§ What to do:
**1.** Retype a section of the thread on finding the first unique URL, beginning at the words that contain "Given a set" and stopping after "to do inplace?".
**2.** Continue the thread on finding the first unique URL in a list from the point where it stops.

Given a set of 1 million (very large) no. of URL's. Find the "first" "unique" URL from the list.
My Approach: Build a hash using perfect hashing function, that can help. But my question is to hash large data is not possible., then how can I solve this question.
Is there any method to do inplace?
Please help. Thanks in advance.
Given an input list of ["c","a","b","a","c"]
, my first approach would be:
- Convert the list of URLs into a list of tuples which associates each element which its position in the list. Now you have
[(0,"c"),(1,"a"),(2,"b"),(3,"a"),(4,"c")]
.
- Sort the list lexicographically by the second tuple element (the URL). Now you have
[(1,"a"),(3,"a"),(2,"b"),(0,"c"),(4,"c")]
.
- Group sequences of subsequent equal tuples (a tuple is equal if the second element equals) into sub-lists. Now you have
[[(1,"a"),(3,"a")],[(2,"b")],[(0,"c"),(4,"c")]]
.

§ Saved entries:
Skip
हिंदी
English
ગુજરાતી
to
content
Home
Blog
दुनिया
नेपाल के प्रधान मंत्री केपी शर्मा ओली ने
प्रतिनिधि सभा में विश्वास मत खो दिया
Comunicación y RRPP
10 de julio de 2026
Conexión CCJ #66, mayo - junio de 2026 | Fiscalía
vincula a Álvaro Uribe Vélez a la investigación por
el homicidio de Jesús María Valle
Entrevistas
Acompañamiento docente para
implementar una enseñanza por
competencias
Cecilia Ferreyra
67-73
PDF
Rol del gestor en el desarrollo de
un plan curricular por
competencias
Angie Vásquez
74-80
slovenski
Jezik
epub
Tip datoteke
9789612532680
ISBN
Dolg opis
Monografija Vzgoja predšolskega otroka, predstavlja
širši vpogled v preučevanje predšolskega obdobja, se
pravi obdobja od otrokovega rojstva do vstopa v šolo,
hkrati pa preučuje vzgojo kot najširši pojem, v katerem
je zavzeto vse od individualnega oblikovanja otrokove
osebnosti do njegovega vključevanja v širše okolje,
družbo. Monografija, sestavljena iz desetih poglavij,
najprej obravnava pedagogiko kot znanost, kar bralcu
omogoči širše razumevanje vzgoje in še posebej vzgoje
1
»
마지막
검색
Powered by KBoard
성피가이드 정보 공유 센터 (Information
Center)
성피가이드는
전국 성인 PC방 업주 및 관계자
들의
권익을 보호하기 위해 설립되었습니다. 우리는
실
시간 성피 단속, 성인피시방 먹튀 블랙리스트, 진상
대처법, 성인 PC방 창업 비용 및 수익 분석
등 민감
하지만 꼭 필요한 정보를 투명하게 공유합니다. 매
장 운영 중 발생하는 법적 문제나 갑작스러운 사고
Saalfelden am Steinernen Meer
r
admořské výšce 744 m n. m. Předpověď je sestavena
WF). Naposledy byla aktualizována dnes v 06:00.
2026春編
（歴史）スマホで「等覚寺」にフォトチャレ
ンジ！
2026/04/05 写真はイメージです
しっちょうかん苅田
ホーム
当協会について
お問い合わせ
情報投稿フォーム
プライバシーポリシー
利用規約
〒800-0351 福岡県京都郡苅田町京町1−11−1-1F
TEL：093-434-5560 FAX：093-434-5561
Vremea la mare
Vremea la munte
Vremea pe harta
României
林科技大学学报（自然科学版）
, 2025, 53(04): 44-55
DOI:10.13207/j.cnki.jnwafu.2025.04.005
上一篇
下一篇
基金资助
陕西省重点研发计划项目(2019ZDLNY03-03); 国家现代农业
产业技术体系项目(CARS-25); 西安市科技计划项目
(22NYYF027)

§ Task results:
**1.**
Given a set of 1 million (very large) no. of URL's. Find the "first" "unique" URL from the list.
My Approach: Build a hash using perfect hashing function, that can help. But my question is to hash large data is not possible., then how can I solve this question.
Is there any method to do inplace?

**2.**
- Filter the list so that you only have lists of length 1. Now you have
[[(2,"b")]]
.
- If the resulting list is empty, there is no unique URL in the list. If it is non-empty, Sort the list by the first tuple element (the position in the string). In this case, you get the same list back -
[[(2,"b")]]
.
- take the first element of the list. Now you have
[(2,"b")]
.
- The (only) tuple in this list tells you the first unique URL, and the position in the input list: it's the URL
b
at position 2
in the input list.